# EXERCISE BRIEF
Your response must be an exact transcription of the lines from the one containing "Gameplay with a" through the final line of the data.

SUPPLIED RECORDS section start

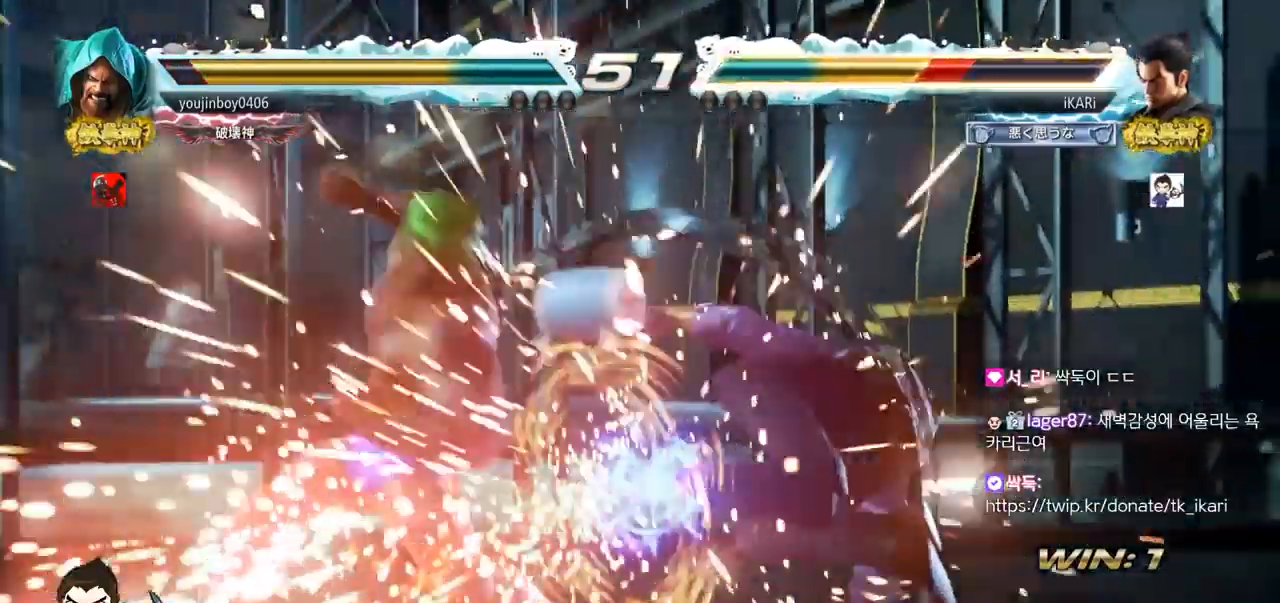
{"buttons": [], "left_stick": "center", "events": [[301, "CIRCLE", "down"], [417, "CIRCLE", "up"]]}
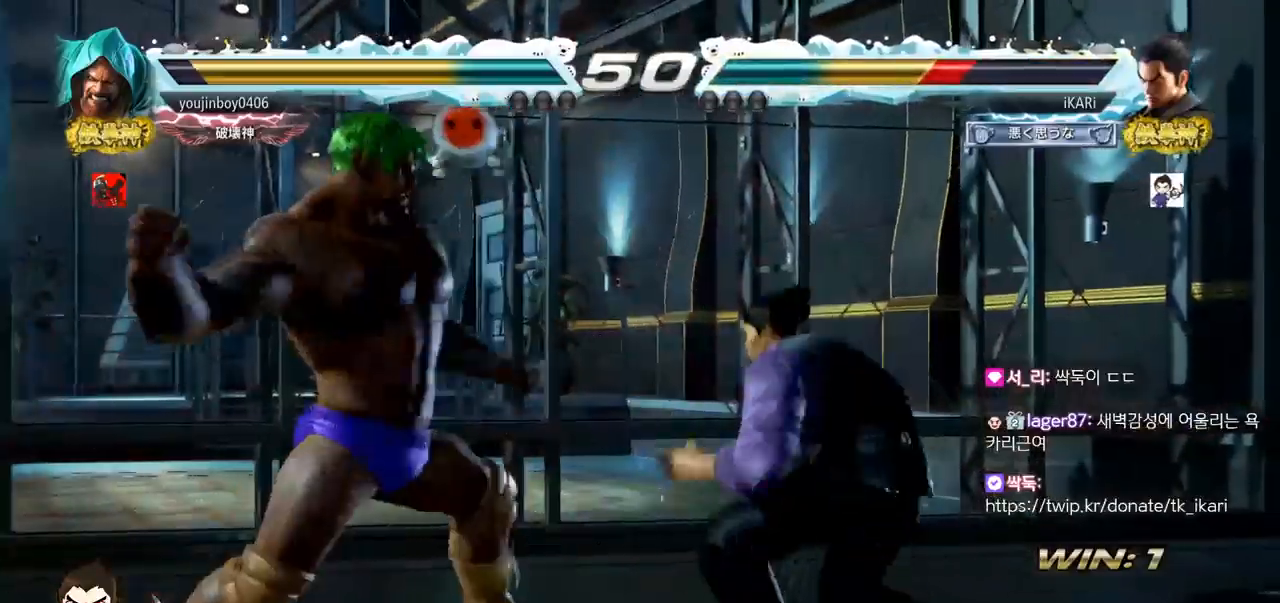
{"buttons": [], "left_stick": "right", "events": [[283, "left_stick", "right"]]}
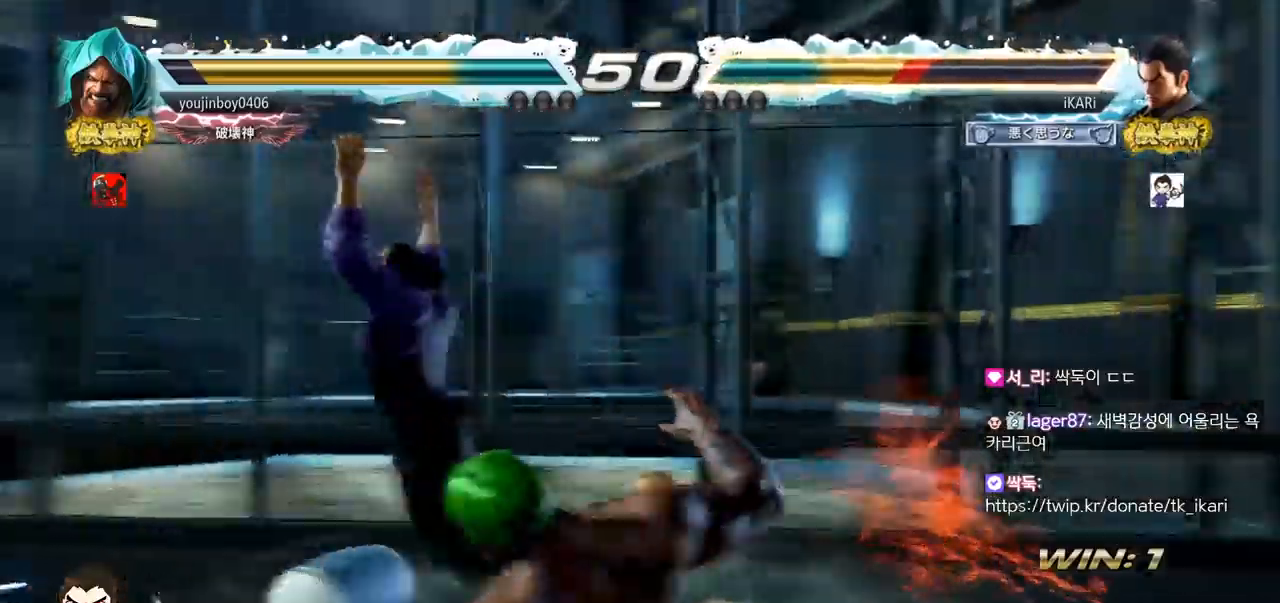
{"buttons": [], "left_stick": "center", "events": [[100, "left_stick", "center"]]}
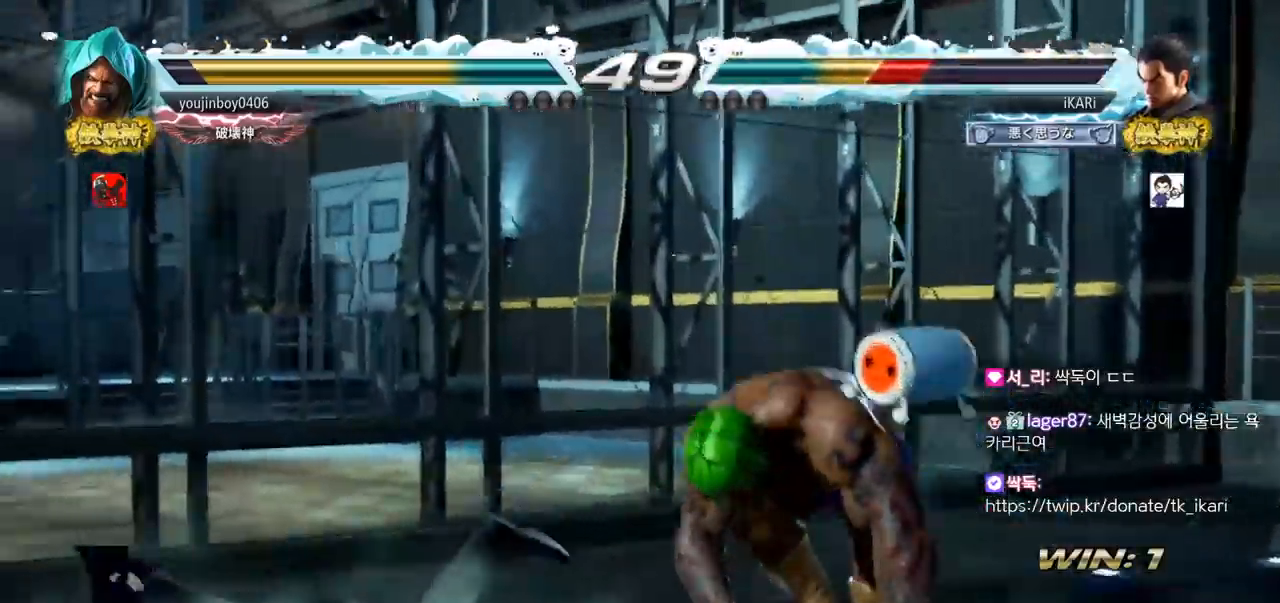
{"buttons": [], "left_stick": "left", "events": [[467, "left_stick", "left"]]}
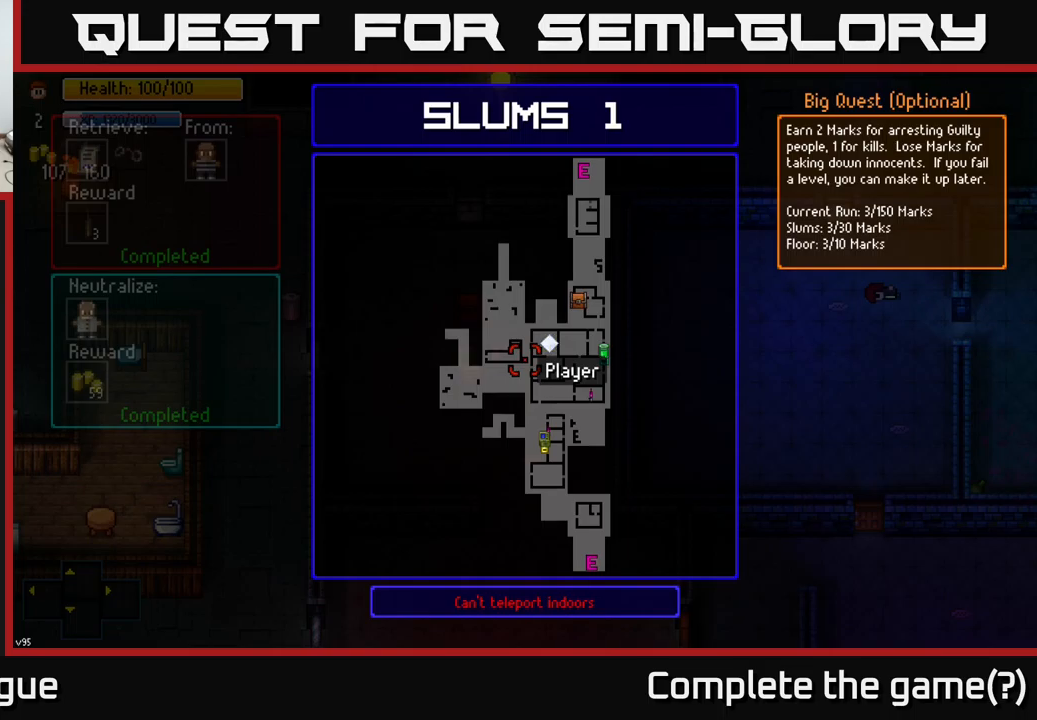
Gameplay with a controller (Xbox layout); each line is a JSON object with the inputs held at the frame after it. "events" lists button and stick changes between this image and that frame as [ms after this image, input, new state], when the widget could be followed in between.
{"buttons": [], "left_stick": "down-right", "right_stick": "center", "events": [[150, "left_stick", "up"], [200, "B", "down"], [267, "B", "up"], [267, "left_stick", "center"], [333, "left_stick", "down"], [483, "left_stick", "down-right"]]}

SUPPLIED RECORDS section end

# OUTPUT FOR THIS EXERCISE
Gameplay with a controller (Xbox layout); each line is a JSON object with the inputs held at the frame after it. "events" lists button and stick changes between this image and that frame as [ms after this image, input, new state], when the widget could be followed in between.
{"buttons": [], "left_stick": "down-right", "right_stick": "center", "events": [[150, "left_stick", "up"], [200, "B", "down"], [267, "B", "up"], [267, "left_stick", "center"], [333, "left_stick", "down"], [483, "left_stick", "down-right"]]}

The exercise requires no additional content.